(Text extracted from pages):
·····

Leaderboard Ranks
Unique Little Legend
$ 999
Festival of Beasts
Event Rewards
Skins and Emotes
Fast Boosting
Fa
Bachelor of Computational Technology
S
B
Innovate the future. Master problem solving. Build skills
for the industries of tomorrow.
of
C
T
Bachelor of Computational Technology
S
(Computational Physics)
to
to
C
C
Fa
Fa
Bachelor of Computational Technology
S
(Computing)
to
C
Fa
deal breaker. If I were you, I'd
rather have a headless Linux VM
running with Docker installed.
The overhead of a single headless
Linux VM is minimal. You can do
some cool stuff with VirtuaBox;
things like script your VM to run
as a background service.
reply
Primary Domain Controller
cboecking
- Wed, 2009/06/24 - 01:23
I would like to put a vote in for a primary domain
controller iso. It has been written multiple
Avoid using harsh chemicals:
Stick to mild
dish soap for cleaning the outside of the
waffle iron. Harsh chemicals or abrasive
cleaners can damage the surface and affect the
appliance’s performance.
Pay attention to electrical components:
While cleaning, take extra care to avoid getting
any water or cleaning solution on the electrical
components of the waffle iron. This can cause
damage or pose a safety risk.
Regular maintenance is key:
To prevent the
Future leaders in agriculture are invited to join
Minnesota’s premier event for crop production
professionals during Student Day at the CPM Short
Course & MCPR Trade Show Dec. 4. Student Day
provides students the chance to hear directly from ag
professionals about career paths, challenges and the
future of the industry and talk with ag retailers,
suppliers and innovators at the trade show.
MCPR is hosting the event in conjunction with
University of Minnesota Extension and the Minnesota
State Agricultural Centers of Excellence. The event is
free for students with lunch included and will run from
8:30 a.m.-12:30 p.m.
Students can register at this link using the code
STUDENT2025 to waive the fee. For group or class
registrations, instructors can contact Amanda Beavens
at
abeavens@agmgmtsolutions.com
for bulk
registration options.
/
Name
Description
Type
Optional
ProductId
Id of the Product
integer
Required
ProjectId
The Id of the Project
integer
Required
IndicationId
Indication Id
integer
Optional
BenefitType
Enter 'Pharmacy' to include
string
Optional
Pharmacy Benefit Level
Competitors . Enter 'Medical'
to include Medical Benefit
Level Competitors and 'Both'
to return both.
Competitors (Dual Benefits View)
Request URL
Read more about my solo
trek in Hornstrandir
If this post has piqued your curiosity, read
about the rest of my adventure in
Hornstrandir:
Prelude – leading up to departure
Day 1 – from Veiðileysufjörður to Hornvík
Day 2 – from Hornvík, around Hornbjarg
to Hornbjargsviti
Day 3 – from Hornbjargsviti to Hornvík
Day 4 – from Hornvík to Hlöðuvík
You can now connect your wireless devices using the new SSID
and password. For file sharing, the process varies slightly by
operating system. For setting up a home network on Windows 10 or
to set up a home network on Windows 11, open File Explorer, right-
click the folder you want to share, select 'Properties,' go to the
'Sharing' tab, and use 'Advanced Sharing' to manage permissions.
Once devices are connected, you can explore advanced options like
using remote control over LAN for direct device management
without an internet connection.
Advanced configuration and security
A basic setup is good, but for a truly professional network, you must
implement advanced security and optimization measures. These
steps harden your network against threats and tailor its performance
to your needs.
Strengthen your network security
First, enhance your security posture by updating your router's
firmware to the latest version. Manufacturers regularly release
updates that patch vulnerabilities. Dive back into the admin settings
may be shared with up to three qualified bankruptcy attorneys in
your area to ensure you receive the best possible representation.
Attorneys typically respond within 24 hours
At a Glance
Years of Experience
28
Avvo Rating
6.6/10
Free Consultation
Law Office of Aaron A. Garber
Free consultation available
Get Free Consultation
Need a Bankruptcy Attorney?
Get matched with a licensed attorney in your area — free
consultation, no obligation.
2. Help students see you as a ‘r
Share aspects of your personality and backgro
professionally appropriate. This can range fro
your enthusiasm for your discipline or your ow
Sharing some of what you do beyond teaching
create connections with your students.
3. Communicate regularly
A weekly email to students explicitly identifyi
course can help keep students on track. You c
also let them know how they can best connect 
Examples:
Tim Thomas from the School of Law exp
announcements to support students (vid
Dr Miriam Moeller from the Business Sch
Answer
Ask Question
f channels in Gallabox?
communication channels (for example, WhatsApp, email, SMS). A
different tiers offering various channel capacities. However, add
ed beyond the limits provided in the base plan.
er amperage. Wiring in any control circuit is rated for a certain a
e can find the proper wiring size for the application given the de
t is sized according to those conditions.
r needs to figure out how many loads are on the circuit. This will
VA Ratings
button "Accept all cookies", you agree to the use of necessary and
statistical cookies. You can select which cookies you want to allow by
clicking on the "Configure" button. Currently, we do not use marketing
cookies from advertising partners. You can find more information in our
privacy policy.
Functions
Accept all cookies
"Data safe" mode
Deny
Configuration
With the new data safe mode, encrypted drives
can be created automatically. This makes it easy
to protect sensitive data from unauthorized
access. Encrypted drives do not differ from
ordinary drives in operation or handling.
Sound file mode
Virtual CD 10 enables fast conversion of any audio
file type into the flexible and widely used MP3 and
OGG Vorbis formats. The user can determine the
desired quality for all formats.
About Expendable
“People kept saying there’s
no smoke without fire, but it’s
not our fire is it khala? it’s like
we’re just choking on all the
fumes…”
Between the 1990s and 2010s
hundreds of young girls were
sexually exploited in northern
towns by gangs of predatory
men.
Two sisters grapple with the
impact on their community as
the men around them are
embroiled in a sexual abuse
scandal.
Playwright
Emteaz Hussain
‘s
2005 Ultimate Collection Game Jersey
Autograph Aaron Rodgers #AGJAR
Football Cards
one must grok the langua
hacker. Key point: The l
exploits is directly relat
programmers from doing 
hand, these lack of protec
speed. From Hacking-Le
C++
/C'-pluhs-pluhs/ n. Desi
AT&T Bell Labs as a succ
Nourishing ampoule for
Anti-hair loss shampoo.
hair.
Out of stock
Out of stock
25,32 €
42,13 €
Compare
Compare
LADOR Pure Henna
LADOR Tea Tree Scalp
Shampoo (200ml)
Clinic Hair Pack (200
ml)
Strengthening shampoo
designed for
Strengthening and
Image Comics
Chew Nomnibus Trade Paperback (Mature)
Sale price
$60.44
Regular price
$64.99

·····

(Exercise requirements): Put every line of text from all the rows above into one numbered list, leaving out any blank lines.

(Solved exercise):
1. Leaderboard Ranks
2. Unique Little Legend
3. $ 999
4. Festival of Beasts
5. Event Rewards
6. Skins and Emotes
7. Fast Boosting
8. Fa
9. Bachelor of Computational Technology
10. S
11. B
12. Innovate the future. Master problem solving. Build skills
13. for the industries of tomorrow.
14. of
15. C
16. T
17. Bachelor of Computational Technology
18. S
19. (Computational Physics)
20. to
21. to
22. C
23. C
24. Fa
25. Fa
26. Bachelor of Computational Technology
27. S
28. (Computing)
29. to
30. C
31. Fa
32. deal breaker. If I were you, I'd
33. rather have a headless Linux VM
34. running with Docker installed.
35. The overhead of a single headless
36. Linux VM is minimal. You can do
37. some cool stuff with VirtuaBox;
38. things like script your VM to run
39. as a background service.
40. reply
41. Primary Domain Controller
42. cboecking
43. - Wed, 2009/06/24 - 01:23
44. I would like to put a vote in for a primary domain
45. controller iso. It has been written multiple
46. Avoid using harsh chemicals:
47. Stick to mild
48. dish soap for cleaning the outside of the
49. waffle iron. Harsh chemicals or abrasive
50. cleaners can damage the surface and affect the
51. appliance’s performance.
52. Pay attention to electrical components:
53. While cleaning, take extra care to avoid getting
54. any water or cleaning solution on the electrical
55. components of the waffle iron. This can cause
56. damage or pose a safety risk.
57. Regular maintenance is key:
58. To prevent the
59. Future leaders in agriculture are invited to join
60. Minnesota’s premier event for crop production
61. professionals during Student Day at the CPM Short
62. Course & MCPR Trade Show Dec. 4. Student Day
63. provides students the chance to hear directly from ag
64. professionals about career paths, challenges and the
65. future of the industry and talk with ag retailers,
66. suppliers and innovators at the trade show.
67. MCPR is hosting the event in conjunction with
68. University of Minnesota Extension and the Minnesota
69. State Agricultural Centers of Excellence. The event is
70. free for students with lunch included and will run from
71. 8:30 a.m.-12:30 p.m.
72. Students can register at this link using the code
73. STUDENT2025 to waive the fee. For group or class
74. registrations, instructors can contact Amanda Beavens
75. at
76. abeavens@agmgmtsolutions.com
77. for bulk
78. registration options.
79. /
80. Name
81. Description
82. Type
83. Optional
84. ProductId
85. Id of the Product
86. integer
87. Required
88. ProjectId
89. The Id of the Project
90. integer
91. Required
92. IndicationId
93. Indication Id
94. integer
95. Optional
96. BenefitType
97. Enter 'Pharmacy' to include
98. string
99. Optional
100. Pharmacy Benefit Level
101. Competitors . Enter 'Medical'
102. to include Medical Benefit
103. Level Competitors and 'Both'
104. to return both.
105. Competitors (Dual Benefits View)
106. Request URL
107. Read more about my solo
108. trek in Hornstrandir
109. If this post has piqued your curiosity, read
110. about the rest of my adventure in
111. Hornstrandir:
112. Prelude – leading up to departure
113. Day 1 – from Veiðileysufjörður to Hornvík
114. Day 2 – from Hornvík, around Hornbjarg
115. to Hornbjargsviti
116. Day 3 – from Hornbjargsviti to Hornvík
117. Day 4 – from Hornvík to Hlöðuvík
118. You can now connect your wireless devices using the new SSID
119. and password. For file sharing, the process varies slightly by
120. operating system. For setting up a home network on Windows 10 or
121. to set up a home network on Windows 11, open File Explorer, right-
122. click the folder you want to share, select 'Properties,' go to the
123. 'Sharing' tab, and use 'Advanced Sharing' to manage permissions.
124. Once devices are connected, you can explore advanced options like
125. using remote control over LAN for direct device management
126. without an internet connection.
127. Advanced configuration and security
128. A basic setup is good, but for a truly professional network, you must
129. implement advanced security and optimization measures. These
130. steps harden your network against threats and tailor its performance
131. to your needs.
132. Strengthen your network security
133. First, enhance your security posture by updating your router's
134. firmware to the latest version. Manufacturers regularly release
135. updates that patch vulnerabilities. Dive back into the admin settings
136. may be shared with up to three qualified bankruptcy attorneys in
137. your area to ensure you receive the best possible representation.
138. Attorneys typically respond within 24 hours
139. At a Glance
140. Years of Experience
141. 28
142. Avvo Rating
143. 6.6/10
144. Free Consultation
145. Law Office of Aaron A. Garber
146. Free consultation available
147. Get Free Consultation
148. Need a Bankruptcy Attorney?
149. Get matched with a licensed attorney in your area — free
150. consultation, no obligation.
151. 2. Help students see you as a ‘r
152. Share aspects of your personality and backgro
153. professionally appropriate. This can range fro
154. your enthusiasm for your discipline or your ow
155. Sharing some of what you do beyond teaching
156. create connections with your students.
157. 3. Communicate regularly
158. A weekly email to students explicitly identifyi
159. course can help keep students on track. You c
160. also let them know how they can best connect 
161. Examples:
162. Tim Thomas from the School of Law exp
163. announcements to support students (vid
164. Dr Miriam Moeller from the Business Sch
165. Answer
166. Ask Question
167. f channels in Gallabox?
168. communication channels (for example, WhatsApp, email, SMS). A
169. different tiers offering various channel capacities. However, add
170. ed beyond the limits provided in the base plan.
171. er amperage. Wiring in any control circuit is rated for a certain a
172. e can find the proper wiring size for the application given the de
173. t is sized according to those conditions.
174. r needs to figure out how many loads are on the circuit. This will
175. VA Ratings
176. button "Accept all cookies", you agree to the use of necessary and
177. statistical cookies. You can select which cookies you want to allow by
178. clicking on the "Configure" button. Currently, we do not use marketing
179. cookies from advertising partners. You can find more information in our
180. privacy policy.
181. Functions
182. Accept all cookies
183. "Data safe" mode
184. Deny
185. Configuration
186. With the new data safe mode, encrypted drives
187. can be created automatically. This makes it easy
188. to protect sensitive data from unauthorized
189. access. Encrypted drives do not differ from
190. ordinary drives in operation or handling.
191. Sound file mode
192. Virtual CD 10 enables fast conversion of any audio
193. file type into the flexible and widely used MP3 and
194. OGG Vorbis formats. The user can determine the
195. desired quality for all formats.
196. About Expendable
197. “People kept saying there’s
198. no smoke without fire, but it’s
199. not our fire is it khala? it’s like
200. we’re just choking on all the
201. fumes…”
202. Between the 1990s and 2010s
203. hundreds of young girls were
204. sexually exploited in northern
205. towns by gangs of predatory
206. men.
207. Two sisters grapple with the
208. impact on their community as
209. the men around them are
210. embroiled in a sexual abuse
211. scandal.
212. Playwright
213. Emteaz Hussain
214. ‘s
215. 2005 Ultimate Collection Game Jersey
216. Autograph Aaron Rodgers #AGJAR
217. Football Cards
218. one must grok the langua
219. hacker. Key point: The l
220. exploits is directly relat
221. programmers from doing 
222. hand, these lack of protec
223. speed. From Hacking-Le
224. C++
225. /C'-pluhs-pluhs/ n. Desi
226. AT&T Bell Labs as a succ
227. Nourishing ampoule for
228. Anti-hair loss shampoo.
229. hair.
230. Out of stock
231. Out of stock
232. 25,32 €
233. 42,13 €
234. Compare
235. Compare
236. LADOR Pure Henna
237. LADOR Tea Tree Scalp
238. Shampoo (200ml)
239. Clinic Hair Pack (200
240. ml)
241. Strengthening shampoo
242. designed for
243. Strengthening and
244. Image Comics
245. Chew Nomnibus Trade Paperback (Mature)
246. Sale price
247. $60.44
248. Regular price
249. $64.99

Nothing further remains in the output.